Not because we are failing. It's the expansion of our minds in real-time.
It’s like our muscles: stressing our muscles during workouts stimulates and grows them.
But unlike our muscles, our brain doesn’t experience a temporary, feel-good ‘pump.’
Instead, you’re often met with frustration, inadequacy, and doubt as you struggle to grasp new concepts.
Yet you can learn to embrace these cognitive growing pains.
Reframe “I’ve reached my limits” to “I’m expanding my limits.”
Internalize the belief that you’re expanding your horizons.

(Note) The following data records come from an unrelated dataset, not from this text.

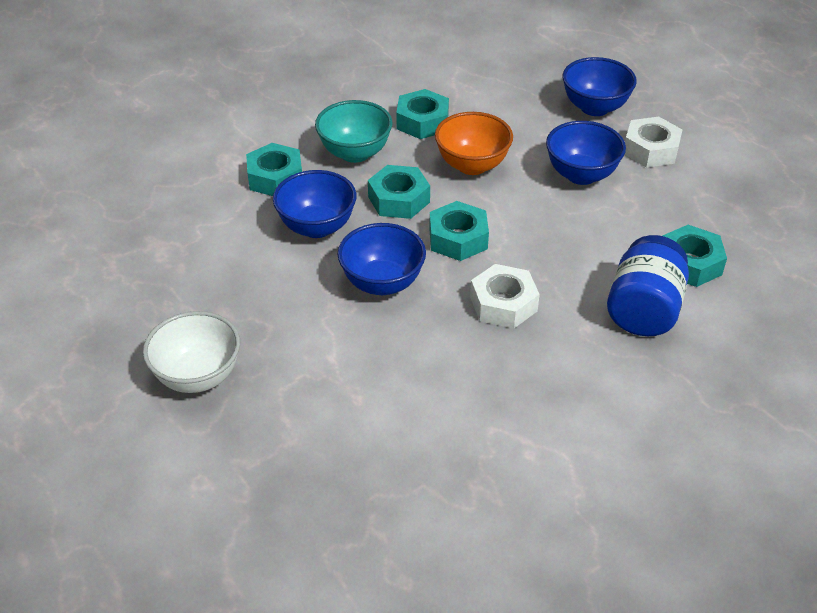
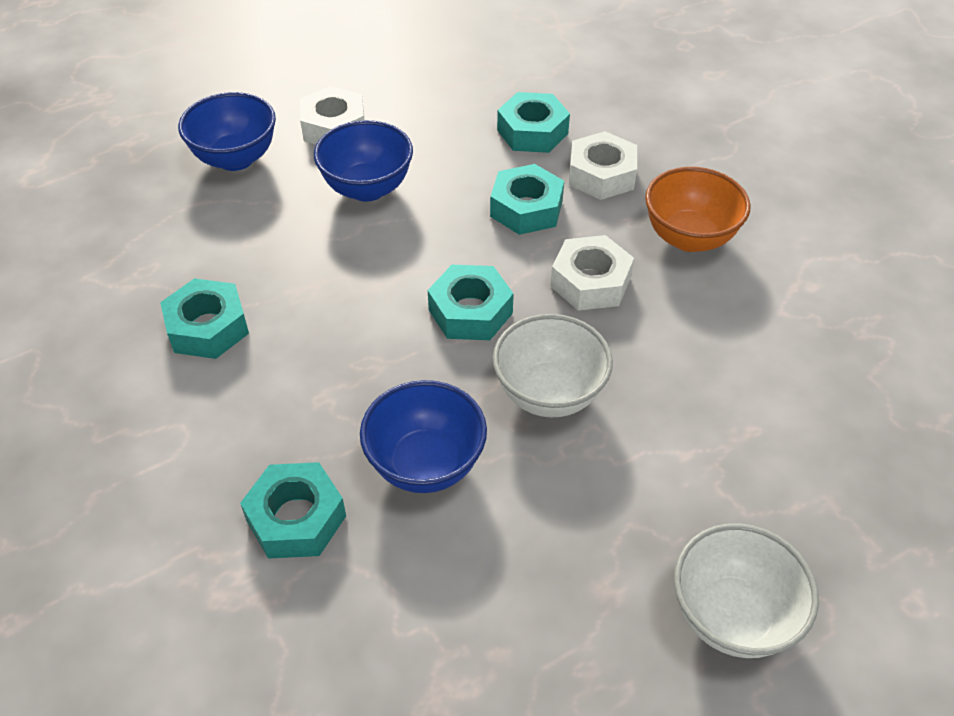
camera: 85 degrees left, 5 degrees up
(355, 153) = (260, 411): turquoise bowl -> none
(382, 283) = (549, 394): blue bowl -> white bowl
(399, 199) = (381, 366): turquoise nut -> turquoise nut (526, 208)
(472, 165) = (324, 284): orange bowl -> orange bowl (689, 238)
(643, 310) = (601, 175): blue jar -> white nut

Embrace the stresses of learning as the reward itself and turn the tension of mental resistance into learning traction.
Reinterpret your pain as gain.
Tool #4: Verbs, Not Labels
Your word choice with praise and feedback is paramount.
Specifically, replace labels like "gifted" or "talented" with action verbs on effort invested.
For example, "It was great that you persisted through multiple approaches to solve that problem."
This encourages the behaviors tied to growth.
When you describe someone as “gifted”, this is a big red flag.
Labeling them like this undermines their future performance when they inevitably face challenges.
They don’t have the ingrained behaviors tied to growth to fall back on.
Reward the actions, not the traits.
Tying this all together, stress becomes your unlikely optimization platform.
The key is realizing it can expand limits, not confirm them.
Stress evolved to give us peak energy to adapt and thrive. Let’s harness it.